Tareas obligatorias
A. Según el relato del viaje a Franceville, ¿a qué distancia aproximada está Franceville de Libreville?
B. Prosigue el relato del viaje en tren hacia Franceville a partir de su última frase, con el mismo tono.

Texto de lectura
++++++++++
Hacia Franceville

Hacia Franceville

Me dicen que para llegar a Franceville, ciudad al este de Libreville, a unos seiscientos cincuenta kilómetros de distancia hay que coger un tren, el Transgaboniano. Pues bueno, que uno ya subió en el Shangai en su momento, conoce los detalles de aquel sevillano al que según donde, llamaban el catalán, y se ha subido en trenes de todo el mundo, así que este no me iba a asustar.

Me amenazaron con doce o trece horas de viaje, y recordé aquel episodio que nos contaba Javier Reverte del “Air May be” tanzano, creo, así que paciencia, agua y unas galletas, como los marineros del siglo XV, que estas cosas sabe uno como empiezan pero desde luego, no sabe cómo acaban. Lo mejor ir pertrechados.

Siempre he preferido los trenes botijo, ya que al menos podías poner el vino en la ventanilla a refrescar, y de cuando en cuando ir tomando la parte alícuota correspondiente al trayecto a realizar.

Pero estos trenes modernos no permiten ciertas gollerías, y rezas para que el aire acondicionado no falle, que si es así lo que te queda es la oración al son del réquiem de Verdi, que no está nada mal tampoco. El problema es cuando la modernidad se queda a medias y cuando con el pretexto de no poder bajar las ventanas por aquello de la seguridad, la climatización y no sé cuantas historias más te dejan sin refrescar el botijo, con el aire acondicionado inadecuado, y con una cara de las de ¿qué cojones hago yo aquí?.

Pero no importa, que uno está bragado y para estas cosas aún le quedan restos de paciencia en ese alma cascarrabias que me acompaña. Que ni mirar por la ventana me dejaron, ya que el viaje fue nocturno a la ida.

¡Cómo desee que el viaje fuera de día y disfrutar del paisaje!. Cierto que a la vuelta los malditos dioses me concedieron el deseo, que me tiré diecisiete horas de viaje….pero no adelantaré acontecimientos.

Los trenes africanos, como las trochitas andinas, como en fin todos esos trenes que atraviesan tierras donde no habita el lujo tienen la importancia de satisfacer las necesidades de comercio locales, con lo que se llenan de las más pintorescas mercancías que acabarán en los mercados alrededor de la línea férrea, hasta animales he visto transportar en el regazo de algún viajero, que hay que vivir, que son tierras duras como aquellas tierras españolas de mitad del siglo pasado, donde el comercio sencillo a pie de tren ayudaba a no pocas economías familiares. Viejos tiempos.

Pero una cierta modernidad ha llegado a este tren, el único del país, y solo se admiten mercancías en el furgón correspondiente, y en las estaciones nadie puede recoger nada, ni siquiera hay puestecitos para atender las necesidades de los viajeros en las estaciones. ¡Aaastooorgaaa, a la rica mantecadaaaa!¡Yemaaasss de Santa Teresaaaa!¡Aguaaa de la sierraaa! Aquí, en el Transgaboniano es fiambrera o muerte, una especie de quiero y no puedo, que no nos importaría tener el TGV, aunque fuera de segunda mano.
++++++++++
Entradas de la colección

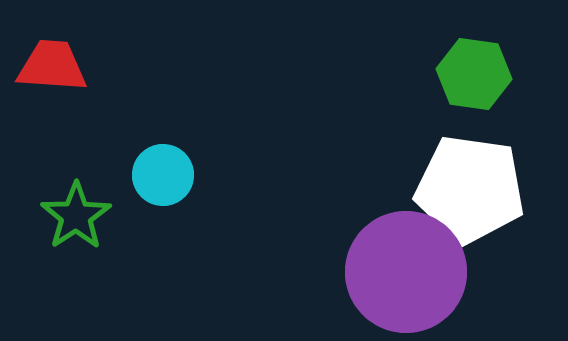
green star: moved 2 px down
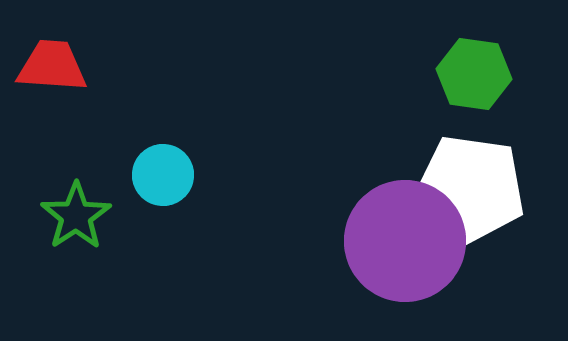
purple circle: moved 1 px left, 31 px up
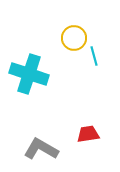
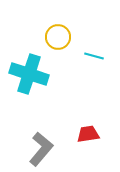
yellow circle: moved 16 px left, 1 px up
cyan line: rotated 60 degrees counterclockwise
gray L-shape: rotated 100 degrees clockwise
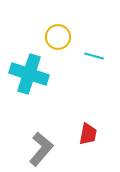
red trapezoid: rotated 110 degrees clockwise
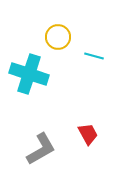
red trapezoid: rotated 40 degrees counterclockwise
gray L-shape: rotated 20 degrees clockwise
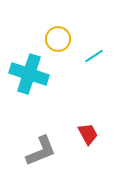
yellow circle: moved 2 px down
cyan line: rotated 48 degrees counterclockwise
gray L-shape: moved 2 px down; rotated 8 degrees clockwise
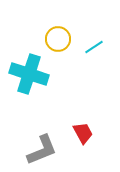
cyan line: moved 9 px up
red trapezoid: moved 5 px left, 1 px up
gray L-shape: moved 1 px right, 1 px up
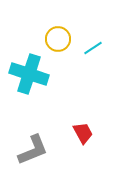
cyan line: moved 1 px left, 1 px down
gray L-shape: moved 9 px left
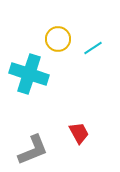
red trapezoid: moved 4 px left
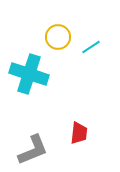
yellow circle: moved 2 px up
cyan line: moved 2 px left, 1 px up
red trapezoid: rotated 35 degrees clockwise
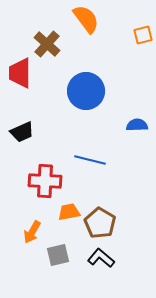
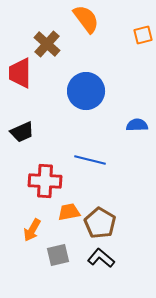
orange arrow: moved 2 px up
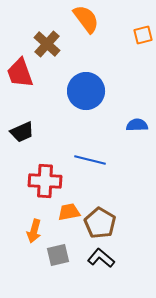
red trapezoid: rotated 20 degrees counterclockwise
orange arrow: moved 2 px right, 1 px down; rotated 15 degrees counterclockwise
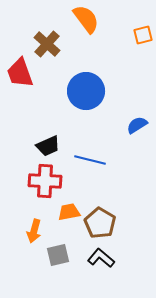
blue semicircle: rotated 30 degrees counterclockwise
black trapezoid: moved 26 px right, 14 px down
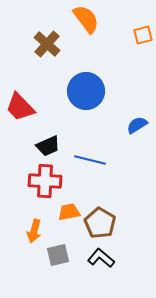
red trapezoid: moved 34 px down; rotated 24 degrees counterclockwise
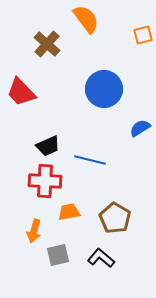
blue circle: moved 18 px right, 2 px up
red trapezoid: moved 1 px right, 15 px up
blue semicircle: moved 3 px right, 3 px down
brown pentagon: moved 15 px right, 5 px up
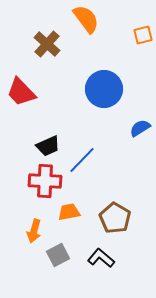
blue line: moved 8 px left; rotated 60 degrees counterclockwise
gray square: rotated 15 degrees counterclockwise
++++++++++
Respuestas por tarea
A. A unos seiscientos cincuenta kilómetros.

B.
Pero un billete de ida y vuelta es más caro que el salario de un mes de muchas personas, con lo que se deduce que no está hecho para el pueblo llano, quizás para los señoritos, que turistas tampoco parece que haya muchos.

La zona este de Gabón, se acerca al Congo Brazza, y en su momento pudo ser una región con producciones agrícolas razonables, pero hoy la cosa no da para mucho, que de la destrucción de los cultivos se han encargado los elefantes con un aterrador empeño. Así que la línea férrea se utiliza para el transporte de madera obtenido de las selvas ecuatoriales que se ven cada día más peladas, y del manganeso, que si deja algo es polvo en los pulmones de la gente de la zona, ese polvo que levantan los camiones que se llevan la riqueza para otras zonas, para otras gentes.

Franceville en ningún momento me dio la sensación de estar en una ciudad, es una estructura deslavazada, una zona de mercado mísera, que parece ha recogido lo que en nuestra Europa sobra, y con productos agrícolas de muy baja calidad. Hay hoteles pero no parece haber urbanismo, hay edificios oficiales, ayuntamiento, ejército, policía, pero lo dicho, no parece haber ciudad, solo aglomeraciones de casas en barrios duros.

En mi tren viajaban políticos, que el próximo seis de octubre tienen elecciones legislativas, con sus todoterreno en la cola del tren, como aquel auto expreso que teníamos por aquí. Parece que tenía que demostrar su poder a lomos de los Toyotas, grandes, enormes, intimidatorios, que había que convencer a los jefes de barrio de la utilidad de votar al poder establecido. Yo pasé vergüenza viendo el espectáculo, luego me di cuenta que dolía la visión. Demasiada gente viviendo con menos de un euro al día.

Ya no se cultiva café, pescar en el río tiene poco sentido, los platanales me dicen que están destrozados, demasiada miseria. Nadie se merece eso.

Y de lejos, si te subes a una colina, el paisaje, el que no ha sido quemado para la recolección de madera, o para vaya usted a saber qué, es bellísimo, pero me temo que a la vez es hostil para quien quiere sobrevivir allí y no es de la cuerda de la gente del poder.

Me dolió Franceville, que te recibe con un estadio de futbol moderno, totalmente fuera de lugar que demasiadas cosas necesita aquella gente para el tal dispendio. Pero son las cosas de las dictaduras, que no las cosas de África como se empeñaban en comentarme mis amigos locales.

Ya hablaré en otra entrada de los detalles de mi visita y mi interacción con la gente, que ahora con comentar someramente el regreso a Libreville, la cosa queda cumplida.

El tren de regreso se me llenó de políticos, y lo que es peor de sus guardias pretorianas secretas, bien armados de fusiles, pistolas y lo que no pude ver. En mi vagón, lleno por cierto, no éramos más de diez ciudadanos normales, y el único blanco el que sus escribe. Tremendo.

Y la gente que debe estar cansada del dictador de turno, el que manda a sus acólitos a soltar dinero a los jefes de barrio para ganar las elecciones, decidió en cada una de las estaciones en las que se detenía el convoy, bloquear las vías, con el consiguiente aumento del nerviosismo de los matones de a bordo.

Diecisiete horas esperando que ocurriese algo, o al menos que el viaje acabase, que lo que menos importaba es que el paisaje fuera más o menos frondoso.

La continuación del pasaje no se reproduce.